In 2006, Monica was the main ambassador for the Australian Government’s Books Alive national reading campaign, for which she wrote a limited edition novella called Odd One Out.
In 2019, 2018, 2016 & 2014, Monica was voted in to the Top 10 of Booktopia’s Australia’s Favourite Authors poll.
Monica, 57, grew up in a family of seven children in the Clare Valley wine region of South Australia, where her father was the railway stationmaster and her mother worked in the local library. Since then Monica has lived all around Australia (in Adelaide, Sydney, Melbourne and Hobart) in Ireland (in County Meath and Dublin) and in London, and has also travelled widely.
She was a book publicist for ten years, working in Ireland and Australia and promoting authors such as Roald Dahl, Tim Winton, Edna O’Brien and Max Fatchen and events such as the Dublin International Writers’ Festival.

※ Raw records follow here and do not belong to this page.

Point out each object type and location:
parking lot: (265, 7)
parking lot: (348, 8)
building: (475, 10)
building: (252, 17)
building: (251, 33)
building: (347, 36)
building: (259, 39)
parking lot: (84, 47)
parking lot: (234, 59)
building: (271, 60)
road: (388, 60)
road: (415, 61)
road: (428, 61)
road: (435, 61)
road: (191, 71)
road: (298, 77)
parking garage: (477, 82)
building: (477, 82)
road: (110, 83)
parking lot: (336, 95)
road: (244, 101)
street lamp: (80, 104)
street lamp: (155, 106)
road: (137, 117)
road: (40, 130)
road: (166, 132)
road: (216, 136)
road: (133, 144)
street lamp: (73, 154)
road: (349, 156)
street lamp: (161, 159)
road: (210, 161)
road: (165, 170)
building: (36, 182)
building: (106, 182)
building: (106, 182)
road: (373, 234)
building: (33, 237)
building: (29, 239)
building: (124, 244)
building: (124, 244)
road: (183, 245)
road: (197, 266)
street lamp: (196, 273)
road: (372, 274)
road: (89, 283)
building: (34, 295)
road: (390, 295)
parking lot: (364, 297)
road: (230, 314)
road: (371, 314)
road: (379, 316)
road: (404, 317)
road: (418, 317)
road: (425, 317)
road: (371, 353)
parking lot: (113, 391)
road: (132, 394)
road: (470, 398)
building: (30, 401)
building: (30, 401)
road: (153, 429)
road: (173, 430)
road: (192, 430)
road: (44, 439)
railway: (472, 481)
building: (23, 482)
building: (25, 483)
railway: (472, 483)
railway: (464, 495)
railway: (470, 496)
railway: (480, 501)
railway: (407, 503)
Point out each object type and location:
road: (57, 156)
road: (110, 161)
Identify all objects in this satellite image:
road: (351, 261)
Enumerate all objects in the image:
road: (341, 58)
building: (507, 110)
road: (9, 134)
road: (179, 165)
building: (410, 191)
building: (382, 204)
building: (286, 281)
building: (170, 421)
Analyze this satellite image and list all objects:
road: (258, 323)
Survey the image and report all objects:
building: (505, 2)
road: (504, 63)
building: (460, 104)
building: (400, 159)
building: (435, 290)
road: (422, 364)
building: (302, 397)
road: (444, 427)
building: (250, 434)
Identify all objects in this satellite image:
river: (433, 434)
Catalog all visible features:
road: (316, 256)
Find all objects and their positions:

She has also worked as an event manager and organiser of tourism festivals in the Clare Valley; as a freelance writer/editor and in arts marketing in South Australia; a public relations consultant in Tasmania; a record company press officer in Sydney; a barmaid in an Irish music pub in London and as a temp, grapepicker, hotel cleaner, kindergym instructor and waitress. Her first job out of school as a 17-year-old was as wardrobe girl (and later scriptwriter) for the children’s TV show Here’s Humphrey at Channel 9 in Adelaide. She is now a full-time writer.
For more than 25 years, she and her Irish husband have been moving back and forth between Australia and Ireland. They currently live in Dublin.